Data-Liberation-Front / csvlint.rb

The gem behind http://csvlint.io
MIT License
283 stars 86 forks source link

Limit lines #101

Closed Hoedic closed 9 years ago

Hoedic commented 9 years ago

Currently csvlint.rb reads all the lines of the CSV files which can become very long for large files while most of the issues will be discovered in the first 10,000 or 100,000 lines (in files with potentially millions of records).

The proposed change add a supported parameter (limitLines) in the configuration dialect to limit the maximum number of lines evaluated, allowing to control the execution duration. (could even be useful for the web instance csvlint.io where most users will think that no output will come.

coveralls commented 9 years ago

Coverage Status

Coverage remained the same when pulling fdf7a0153737bf6e7475fc398483d5ca46f9004d on Hoedic:limit_lines into f926eb5ff5114aa1b6a4dcf20b2dc8112ced139a on theodi:master.

pezholio commented 9 years ago

I'm going to leave this for now. Most of the time we'll want to analyse all of the CSV, as some errors like inconsistent_values could appear anywhere within the file.
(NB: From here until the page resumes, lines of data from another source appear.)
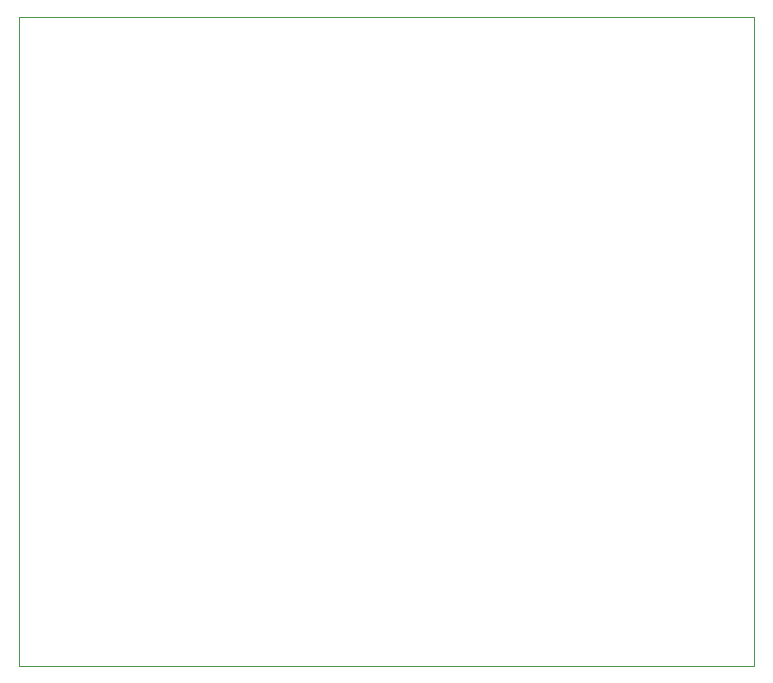
<source format=gbr>
%TF.GenerationSoftware,KiCad,Pcbnew,(6.0.11)*%
%TF.CreationDate,2023-02-15T13:18:50+01:00*%
%TF.ProjectId,FringeLocker,4672696e-6765-44c6-9f63-6b65722e6b69,0.1*%
%TF.SameCoordinates,Original*%
%TF.FileFunction,Profile,NP*%
%FSLAX46Y46*%
G04 Gerber Fmt 4.6, Leading zero omitted, Abs format (unit mm)*
G04 Created by KiCad (PCBNEW (6.0.11)) date 2023-02-15 13:18:50*
%MOMM*%
%LPD*%
G01*
G04 APERTURE LIST*
%TA.AperFunction,Profile*%
%ADD10C,0.100000*%
%TD*%
G04 APERTURE END LIST*
D10*
X106000000Y-53150000D02*
X168250000Y-53150000D01*
X168250000Y-53150000D02*
X168250000Y-108100000D01*
X168250000Y-108100000D02*
X106000000Y-108100000D01*
X106000000Y-108100000D02*
X106000000Y-53150000D01*
M02*

</source>
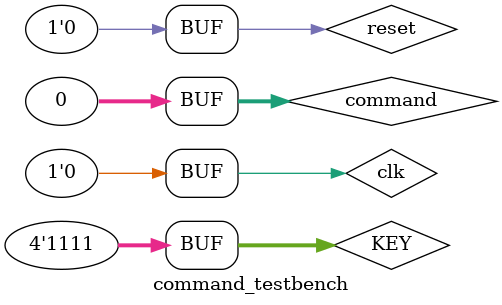
<source format=sv>
`timescale 1ns/1ns

module samsung_command (	input logic clk,
									input logic reset,
									input logic [3:0] KEY,
									output logic [31:0] command);
									
	//assume is initialized to 0
	logic pressed3;
	logic [22:0] counter3;

	
	//key3 is power
	always_ff @(posedge clk)
	begin
		//reset
		if (reset)
			begin
			pressed3 <= 0;
			counter3 <= 22'd0;
			command <= 32'd0;
		end
		
		//power key command and debouncing
		if (~KEY[3])
			begin
			if (~pressed3)
				begin
				//send command, set pressed to 1
				command <= 32'he0e040bf;								//-------------------------command goes here--------------------------//
				pressed3 <= 1;
			end
			else
				begin
				//already pressed: reset counter (bounce)
				counter3 <= 22'd0;
				command <= 32'd0;
			end
		end

		else
			begin
			if (counter3 == 22'd2_000_000)
				//key up, counter reached: released
				begin
				pressed3 <= 0;
				counter3 <= 22'd0;
			end
			else
				begin
				if (pressed3)
					begin
					//key up, pressed: count
					counter3 <= counter3 + 1;
				end
			end
		end
	end		//end always @ff
endmodule


module command_testbench ();
	//signals
	logic clk, reset;
	logic [3:0] KEY;
	logic [31:0] command = 0;
	
	
	//instance of command module
	samsung_command dut(.*);
	
	
	//clock
	always
	begin
		clk <= 1;	#10;
		clk <= 0;	#10;
	end
	
	
	//initial: key
	initial
	begin
		//initial and reset
		KEY <= 4'hf;
		reset <= 1;		#10;
		reset <= 0;		#10;
		
		
		KEY[3] <= 0;	#10;
		KEY[3] <= 1;	#1000000;
		KEY[3] <= 0;	#10;
		KEY[3] <= 1;	#1000000;
		KEY[3] <= 0;	#10;
		KEY[3] <= 1;	#1000000;
	end
endmodule

</source>
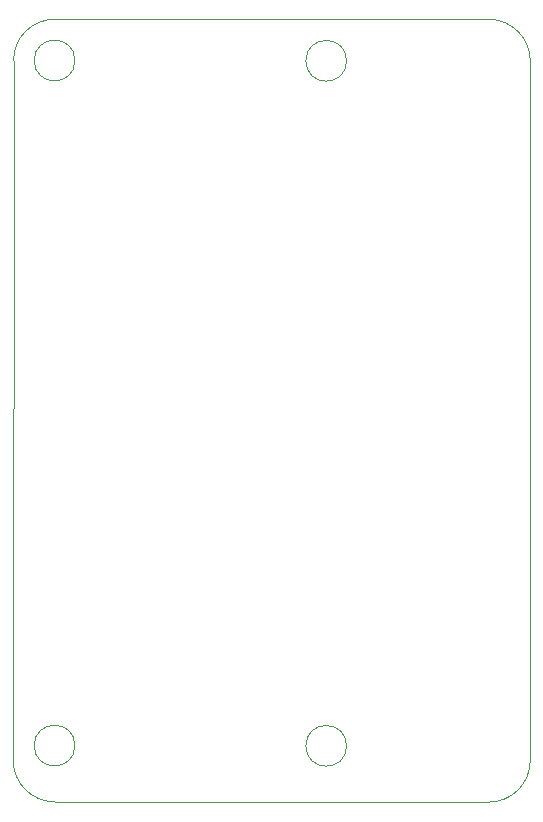
<source format=gbr>
%TF.GenerationSoftware,KiCad,Pcbnew,9.0.7-unknown-1000.20260124git33f2886.fc43*%
%TF.CreationDate,2026-02-08T17:52:11-08:00*%
%TF.ProjectId,Telemetry-Logging-Board,54656c65-6d65-4747-9279-2d4c6f676769,2.0*%
%TF.SameCoordinates,Original*%
%TF.FileFunction,Profile,NP*%
%FSLAX46Y46*%
G04 Gerber Fmt 4.6, Leading zero omitted, Abs format (unit mm)*
G04 Created by KiCad (PCBNEW 9.0.7-unknown-1000.20260124git33f2886.fc43) date 2026-02-08 17:52:11*
%MOMM*%
%LPD*%
G01*
G04 APERTURE LIST*
%TA.AperFunction,Profile*%
%ADD10C,0.050000*%
%TD*%
%TA.AperFunction,Profile*%
%ADD11C,0.100000*%
%TD*%
G04 APERTURE END LIST*
D10*
X121500000Y-90526357D02*
X121525190Y-31250000D01*
X121525190Y-31249951D02*
G75*
G02*
X125013490Y-27750227I3474810J24851D01*
G01*
D11*
X126724873Y-31239873D02*
G75*
G02*
X123275125Y-31239873I-1724874J0D01*
G01*
X123275125Y-31239873D02*
G75*
G02*
X126724873Y-31239873I1724874J0D01*
G01*
X126724874Y-89239874D02*
G75*
G02*
X123275126Y-89239874I-1724874J0D01*
G01*
X123275126Y-89239874D02*
G75*
G02*
X126724874Y-89239874I1724874J0D01*
G01*
D10*
X125000000Y-94000000D02*
G75*
G02*
X121499990Y-90525036I0J3500100D01*
G01*
X125013490Y-27750181D02*
X161750000Y-27750000D01*
D11*
X149724875Y-31264999D02*
G75*
G02*
X146275127Y-31264999I-1724874J0D01*
G01*
X146275127Y-31264999D02*
G75*
G02*
X149724875Y-31264999I1724874J0D01*
G01*
X149724874Y-89265000D02*
G75*
G02*
X146275126Y-89265000I-1724874J0D01*
G01*
X146275126Y-89265000D02*
G75*
G02*
X149724874Y-89265000I1724874J0D01*
G01*
D10*
X161750000Y-27750000D02*
G75*
G02*
X165275009Y-31249797I0J-3525100D01*
G01*
X161757398Y-94029209D02*
X125000000Y-94000000D01*
X165270986Y-90504019D02*
G75*
G02*
X161757398Y-94029149I-3499986J-25081D01*
G01*
X165275039Y-31250000D02*
X165270986Y-90504140D01*
M02*

</source>
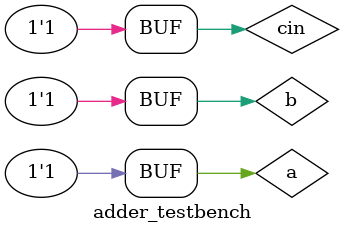
<source format=sv>


`timescale 1 ps / 100 fs

module adder (sum, cout, a, b, cin);
	output sum, cout;
	input a, b, cin;
	
	wire andAB, andACin, andBCin;
	
	// cout = ab + acin + bcin
	and #50 (andAB, a, b);
	and #50 (andACin, a, cin);
	and #50 (andBCin, b, cin);
	or #50 (cout, andAB, andACin, andBCin);

	// sum = a xor b xor cin
	xor #50 (sum, a, b, cin);

endmodule 

module adder_testbench();
	wire sum, cout;
	reg a, b, cin;
	
	adder dut (.sum, .cout, .a, .b, .cin);
	
	integer i;
	
	initial begin
		a = 0; b = 0; cin = 0; #1000;
		a = 1; b = 0; cin = 0; #1000;
		a = 0; b = 1; cin = 0; #1000;
		a = 1; b = 1; cin = 0; #1000;
		
		a = 0; b = 0; cin = 1; #1000;
		a = 1; b = 0; cin = 1; #1000;
		a = 0; b = 1; cin = 1; #1000;
		a = 1; b = 1; cin = 1; #1000;
	end

endmodule 
</source>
That said, we do have an ambition to take http://csvlint.io to beta at some point in the new year, so I'll leave this open for reinvestigation when we get time.
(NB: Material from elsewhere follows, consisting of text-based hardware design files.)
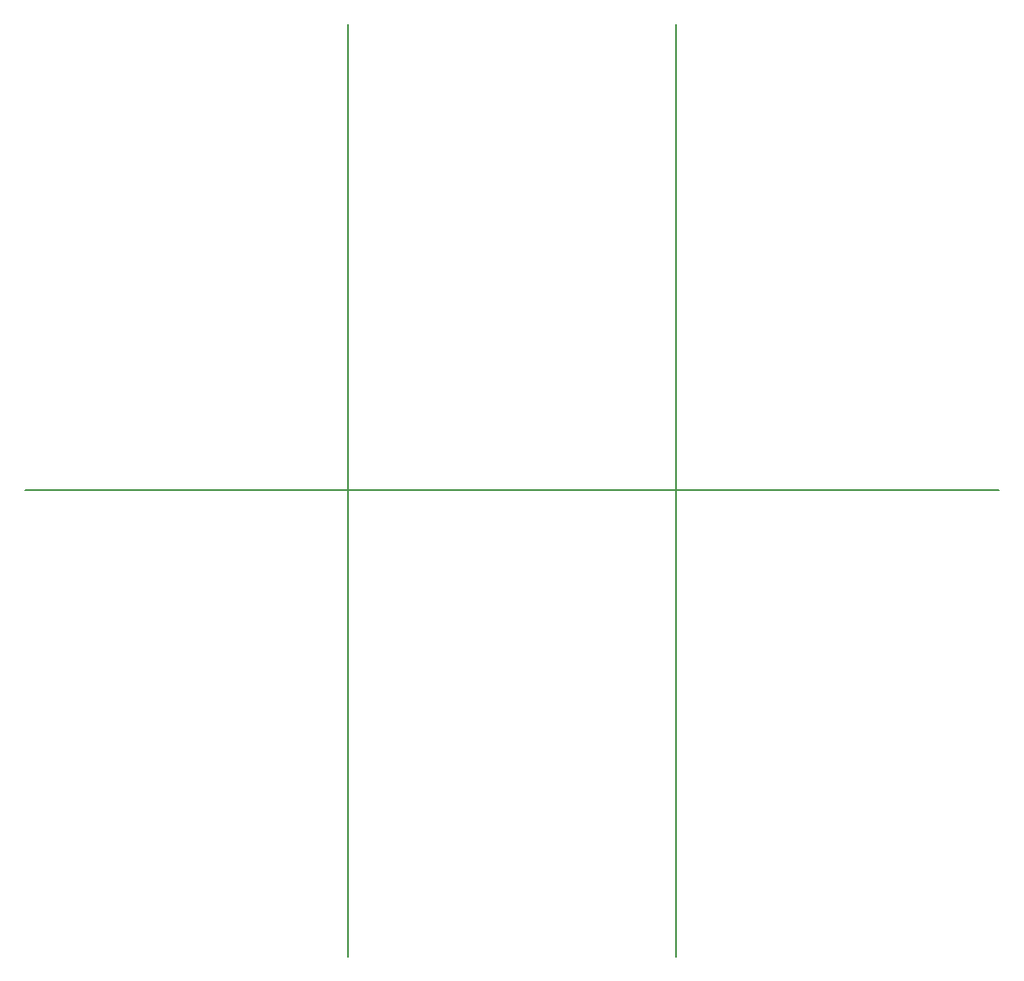
<source format=gbr>
G04 #@! TF.FileFunction,Other,ECO1*
%FSLAX46Y46*%
G04 Gerber Fmt 4.6, Leading zero omitted, Abs format (unit mm)*
G04 Created by KiCad (PCBNEW 4.0.7) date 07/23/18 15:50:34*
%MOMM*%
%LPD*%
G01*
G04 APERTURE LIST*
%ADD10C,0.100000*%
%ADD11C,0.200000*%
G04 APERTURE END LIST*
D10*
D11*
X124500000Y-51000000D02*
X124500000Y-142000000D01*
X156500000Y-51000000D02*
X156500000Y-142000000D01*
X93000000Y-96500000D02*
X188000000Y-96500000D01*
M02*

</source>
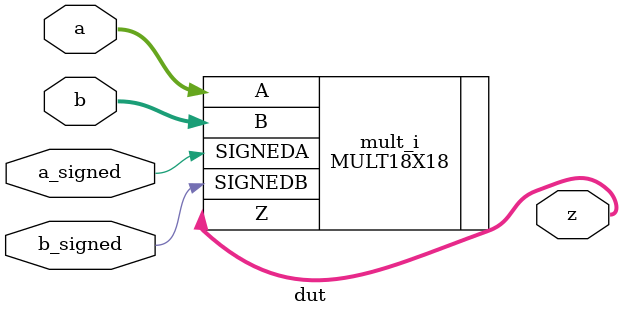
<source format=v>
module dut(
	input a_signed, b_signed,
	input [17:0] a, b,
	output [35:0] z
);

	MULT18X18 #(
		.REGINPUTA("BYPASS"),
		.REGINPUTB("BYPASS"),
		.REGOUTPUT("BYPASS"),
		.GSR("DISABLED")
	) mult_i (
		.A(a),
		.B(b),
		.SIGNEDA(a_signed),
		.SIGNEDB(b_signed),
		.Z(z)
	);

endmodule

</source>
Thanks for the PR though, great that people are finding this useful! :smile: :+1:

jpmckinney commented 9 years ago

@pezholio What's the harm in adding an option to limit the number of lines? If the option is not set, then the whole file is analyzed.

While it's possible for a CSV to have all its bad rows in the last 10% of the file, bad rows in real CSVs tend to be spread throughout a file.

Floppy commented 9 years ago

I've finally got to looking at this, and it's a great pile of stuff, thanks!

Yes, adding a limit is perfectly fine as an option, as it won't affect existing users unless they choose to use it.

Only thing is, the dialect option mirrors CSVDDF, so I think I'd rather not add it to that, but instead to a separate options hash at the end of the initialize parameter list. Does that make sense?

I think we should:

I will pull across the changes from your branch and open separate PRs for those, then get it all merged.

Floppy commented 9 years ago

Ah, my mistake, I see the speed fixes are already in, but obviously this branch just needs a merge from master.

Floppy commented 9 years ago

I'll merge this, and then change to a separate option.

Hoedic commented 9 years ago

Thanks @Floppy.

Sorry for having the speed improvement already in my branch. I initially planned to only have the limit change in my branch but I was already working with the speed improvement and noticed it only when the PR was already sent.

Floppy commented 9 years ago

No worries, sorry I got confused - I hadn't had coffee yet :)